新庄剛志氏が「自由契約選手」として公示 「任意引退」との違いはなに?

野茂氏のメジャー挑戦では近鉄が任意引退とした

 新庄氏は第59条2項によって、自由契約となり、全球団との交渉が可能になった。

 野球選手は引退の仕方によって、再度復帰する場合には立場が異なるのだ。1994年オフ、近鉄のエース、野茂英雄氏は球団との契約更新を保留し、MLBへの挑戦を表明した。しかし近鉄側は野茂氏を自由契約にはせず、任意引退とした。これによって、野茂氏は日本球界に復帰する場合には、近鉄としか入団交渉ができないこととなった。
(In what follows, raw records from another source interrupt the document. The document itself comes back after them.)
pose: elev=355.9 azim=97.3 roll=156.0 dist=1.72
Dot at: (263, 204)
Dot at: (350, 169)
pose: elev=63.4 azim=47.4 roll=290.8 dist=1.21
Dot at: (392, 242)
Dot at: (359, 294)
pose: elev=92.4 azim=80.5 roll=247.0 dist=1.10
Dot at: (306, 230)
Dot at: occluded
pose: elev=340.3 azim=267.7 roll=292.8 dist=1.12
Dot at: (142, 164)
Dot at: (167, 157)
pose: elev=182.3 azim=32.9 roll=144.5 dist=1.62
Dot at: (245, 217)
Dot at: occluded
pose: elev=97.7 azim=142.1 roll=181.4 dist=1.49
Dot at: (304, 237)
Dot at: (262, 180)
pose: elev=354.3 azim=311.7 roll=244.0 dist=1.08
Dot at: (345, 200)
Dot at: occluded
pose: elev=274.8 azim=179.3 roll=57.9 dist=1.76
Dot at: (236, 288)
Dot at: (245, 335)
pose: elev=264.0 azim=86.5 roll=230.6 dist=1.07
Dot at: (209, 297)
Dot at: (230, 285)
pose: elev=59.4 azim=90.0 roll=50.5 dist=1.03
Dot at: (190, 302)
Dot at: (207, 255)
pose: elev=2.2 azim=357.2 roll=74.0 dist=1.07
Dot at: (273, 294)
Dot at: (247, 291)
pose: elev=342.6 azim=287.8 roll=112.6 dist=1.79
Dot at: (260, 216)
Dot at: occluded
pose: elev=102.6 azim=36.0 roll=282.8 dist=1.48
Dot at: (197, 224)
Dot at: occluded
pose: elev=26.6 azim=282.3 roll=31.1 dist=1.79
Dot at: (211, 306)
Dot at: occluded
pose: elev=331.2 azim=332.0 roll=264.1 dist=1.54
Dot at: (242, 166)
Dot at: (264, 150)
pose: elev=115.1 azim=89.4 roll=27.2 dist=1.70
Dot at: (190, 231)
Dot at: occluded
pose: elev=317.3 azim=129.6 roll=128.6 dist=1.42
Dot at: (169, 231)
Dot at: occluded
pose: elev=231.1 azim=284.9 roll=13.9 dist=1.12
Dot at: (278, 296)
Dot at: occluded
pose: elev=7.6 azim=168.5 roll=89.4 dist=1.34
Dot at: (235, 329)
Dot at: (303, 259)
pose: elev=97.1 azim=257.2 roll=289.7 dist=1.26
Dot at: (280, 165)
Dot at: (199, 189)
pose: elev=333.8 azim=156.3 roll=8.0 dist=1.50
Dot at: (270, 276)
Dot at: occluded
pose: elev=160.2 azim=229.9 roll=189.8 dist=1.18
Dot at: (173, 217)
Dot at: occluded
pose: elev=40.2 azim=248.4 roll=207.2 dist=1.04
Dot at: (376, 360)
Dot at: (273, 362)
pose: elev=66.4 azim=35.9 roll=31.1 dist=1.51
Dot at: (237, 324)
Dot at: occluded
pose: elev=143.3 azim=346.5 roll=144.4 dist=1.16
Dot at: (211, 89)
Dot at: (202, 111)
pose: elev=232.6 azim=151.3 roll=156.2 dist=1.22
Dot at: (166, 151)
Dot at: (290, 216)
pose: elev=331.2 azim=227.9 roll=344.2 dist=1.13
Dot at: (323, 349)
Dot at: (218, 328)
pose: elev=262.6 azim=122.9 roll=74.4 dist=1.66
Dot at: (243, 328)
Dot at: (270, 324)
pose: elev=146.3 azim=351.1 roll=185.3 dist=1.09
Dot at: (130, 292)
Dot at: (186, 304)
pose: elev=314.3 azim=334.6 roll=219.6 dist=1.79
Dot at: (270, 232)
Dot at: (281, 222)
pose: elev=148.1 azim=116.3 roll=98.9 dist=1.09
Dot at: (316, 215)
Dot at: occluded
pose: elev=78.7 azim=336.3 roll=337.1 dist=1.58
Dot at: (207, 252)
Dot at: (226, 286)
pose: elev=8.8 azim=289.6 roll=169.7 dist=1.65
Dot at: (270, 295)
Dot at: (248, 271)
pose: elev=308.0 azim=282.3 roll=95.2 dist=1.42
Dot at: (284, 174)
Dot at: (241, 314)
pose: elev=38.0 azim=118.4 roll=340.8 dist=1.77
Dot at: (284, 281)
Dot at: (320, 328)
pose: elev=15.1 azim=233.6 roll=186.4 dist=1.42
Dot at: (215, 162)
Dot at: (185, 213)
 野茂氏はNPB出身2人目のメジャーリーガーとして123勝を挙げる大活躍。しかし、40歳になる2008年の4月にカンザスシティ・ロイヤルズを戦力外となった。もし、野茂氏がこの時点でNPB復帰を考えたとすれば、本来は近鉄としか入団交渉ができないはずだった。しかし、近鉄は2004年の球界再編でオリックス・ブルーウェーブと合併、実質的に消滅していた。野茂氏に日本球界復帰の可能性が取りざたされた際に、球団を引き継いだオリックスの任意引退選手になるのかどうかが話題となったが、前例がないことであり結論は出なかった。その後、楽天が入団交渉の意思を示したと報じられたが、野茂氏は楽天のオファーに応じず、この年7月に引退を表明した。

 現在では海外移籍をする選手は、海外FA権を行使するか、ポスティングシステムを利用してNPB球団を自由契約になって移籍するので、野茂英雄のようなケースは起こらない。NPB球団を退団する際に、自由契約ではなく任意引退となった選手は、何年経っていてもNPBに復帰する際には、新庄氏と同様、球団の承認が必要となるのだ。